> **Directions**:
Take the entries below and print only the lines from the one with "Digitized hematoxylin and eosin (H&E)-stained section —" through the one with "Review note (as", exactly as they stand, both ends included.

> **Provided entries**:
----

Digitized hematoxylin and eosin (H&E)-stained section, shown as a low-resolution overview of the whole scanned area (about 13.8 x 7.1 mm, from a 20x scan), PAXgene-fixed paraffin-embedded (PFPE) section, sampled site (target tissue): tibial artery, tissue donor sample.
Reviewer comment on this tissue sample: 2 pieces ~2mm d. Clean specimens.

----

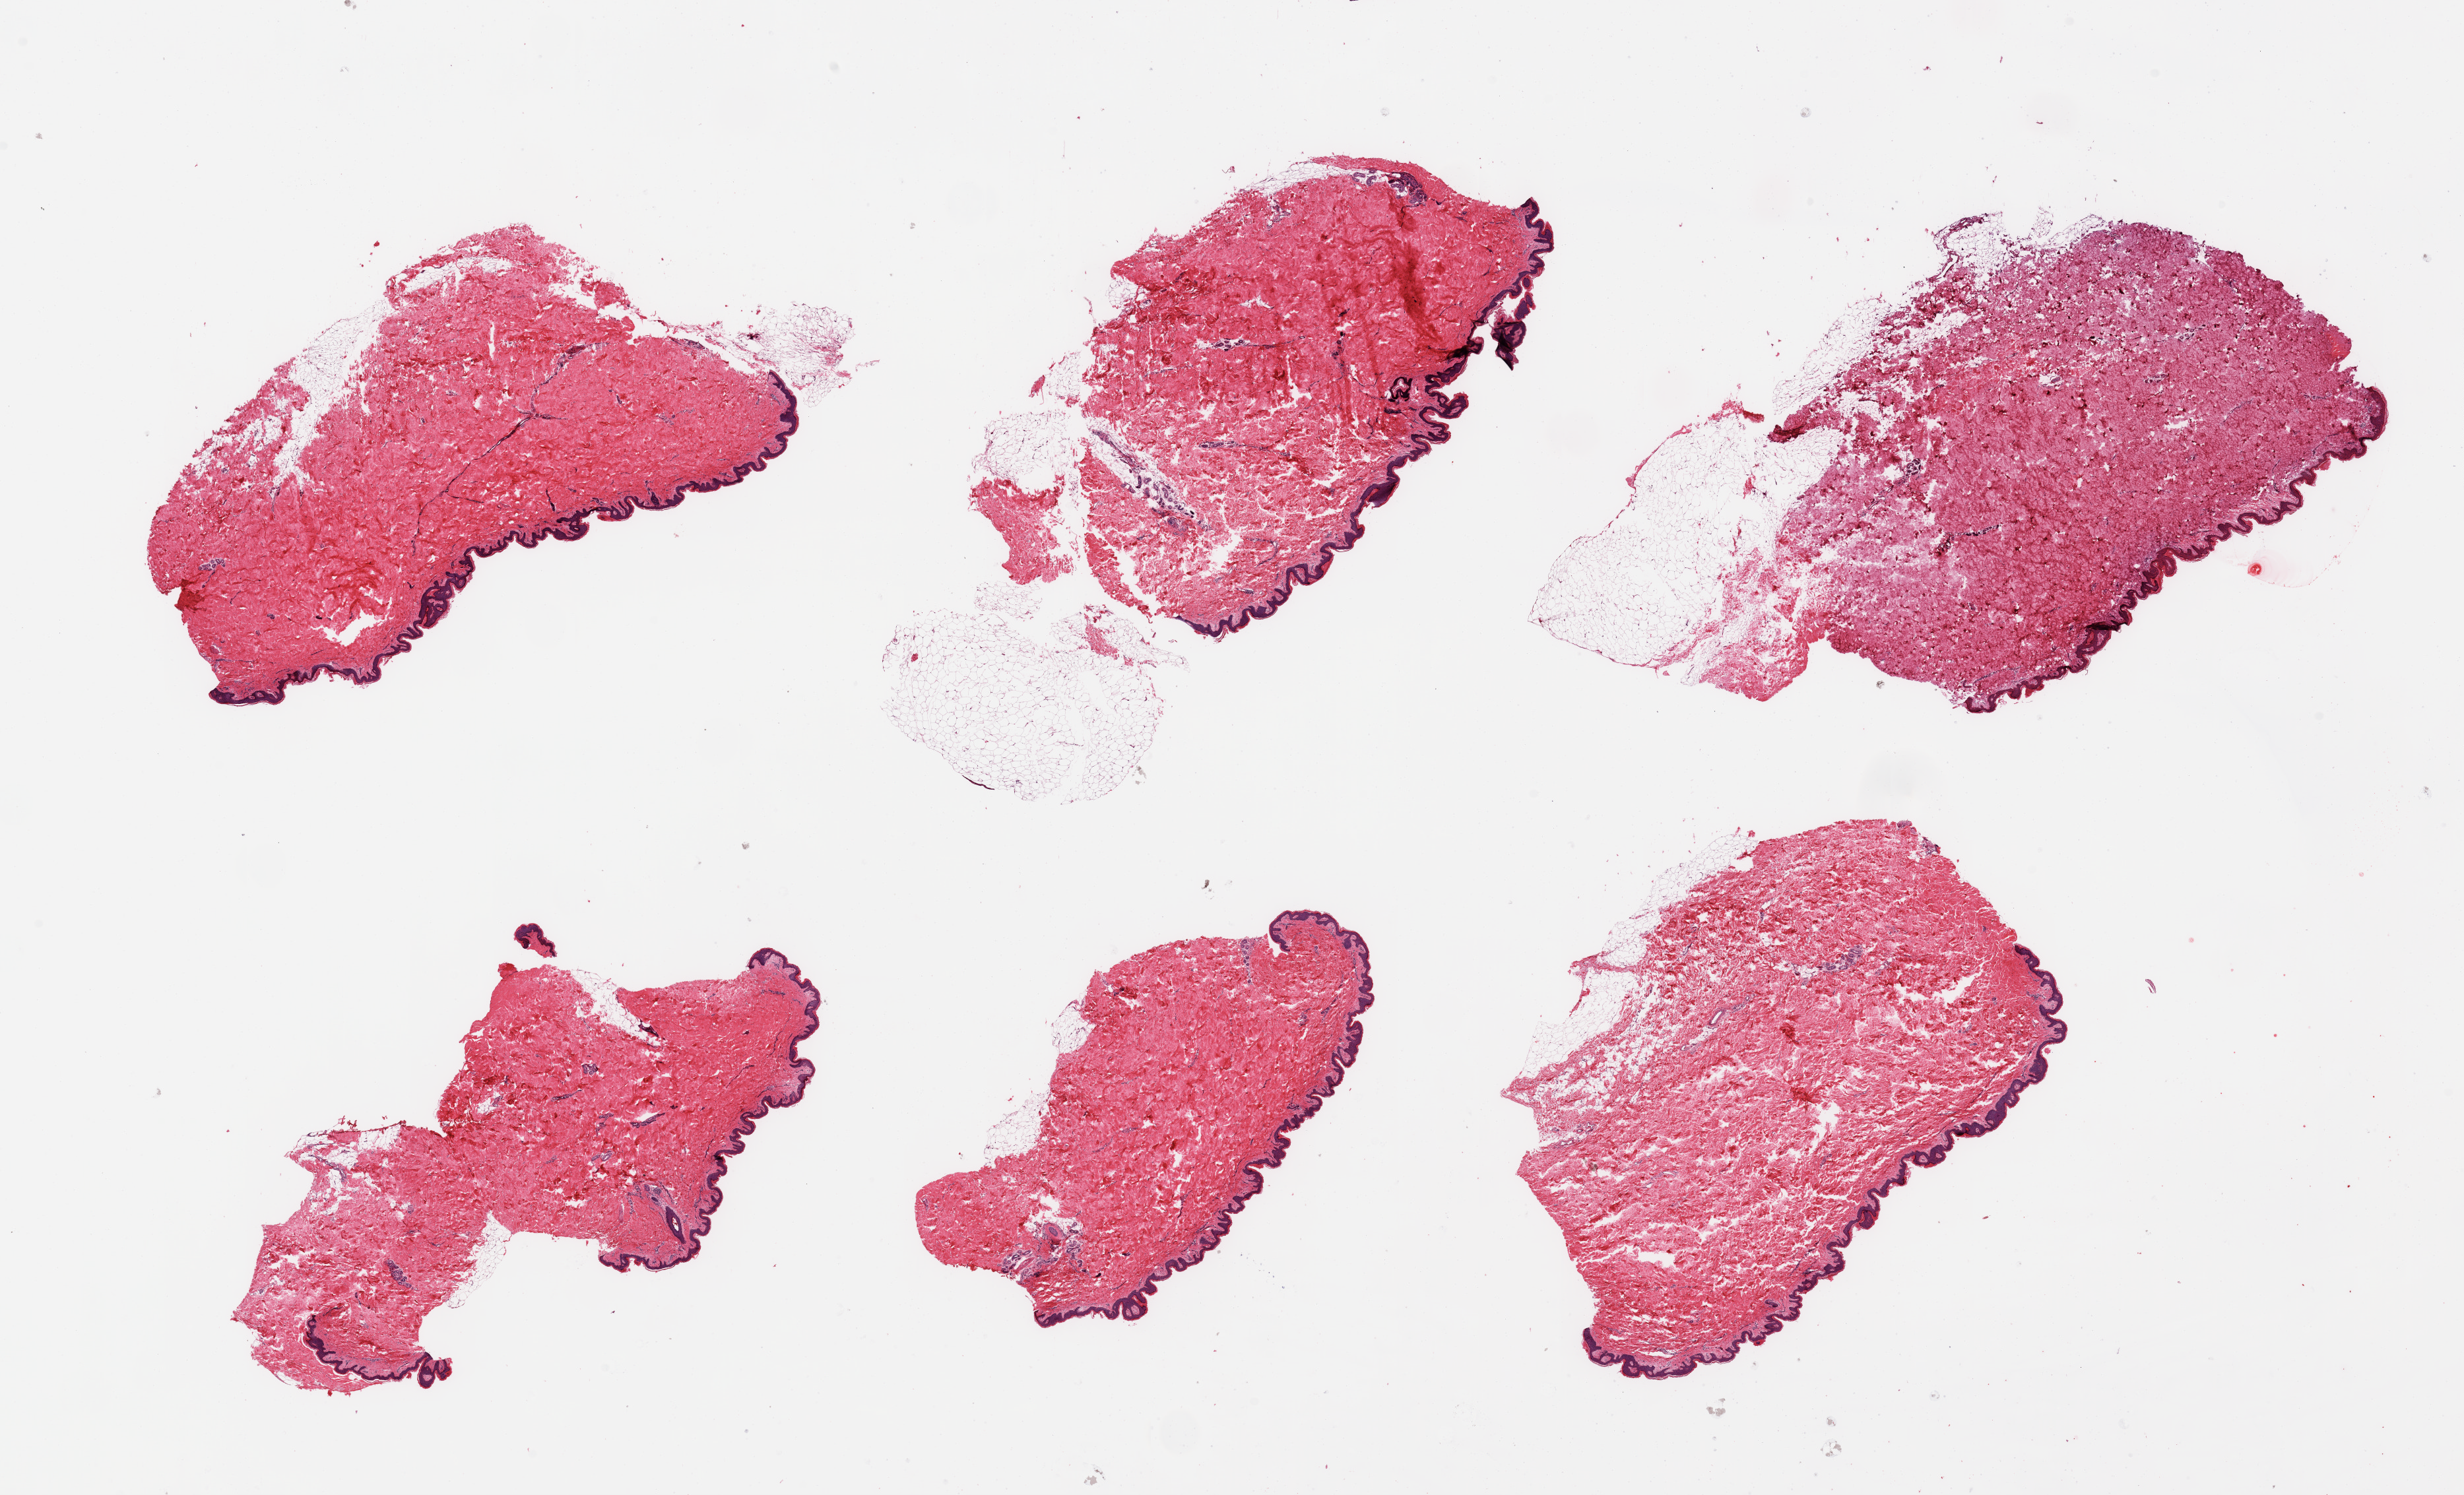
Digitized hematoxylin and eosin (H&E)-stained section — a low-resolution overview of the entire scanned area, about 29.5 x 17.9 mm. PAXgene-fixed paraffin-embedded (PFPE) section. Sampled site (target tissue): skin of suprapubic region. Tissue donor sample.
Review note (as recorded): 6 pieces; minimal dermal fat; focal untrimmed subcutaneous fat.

----

> **Exercise response**:
Digitized hematoxylin and eosin (H&E)-stained section — a low-resolution overview of the entire scanned area, about 29.5 x 17.9 mm. PAXgene-fixed paraffin-embedded (PFPE) section. Sampled site (target tissue): skin of suprapubic region. Tissue donor sample.
Review note (as recorded): 6 pieces; minimal dermal fat; focal untrimmed subcutaneous fat.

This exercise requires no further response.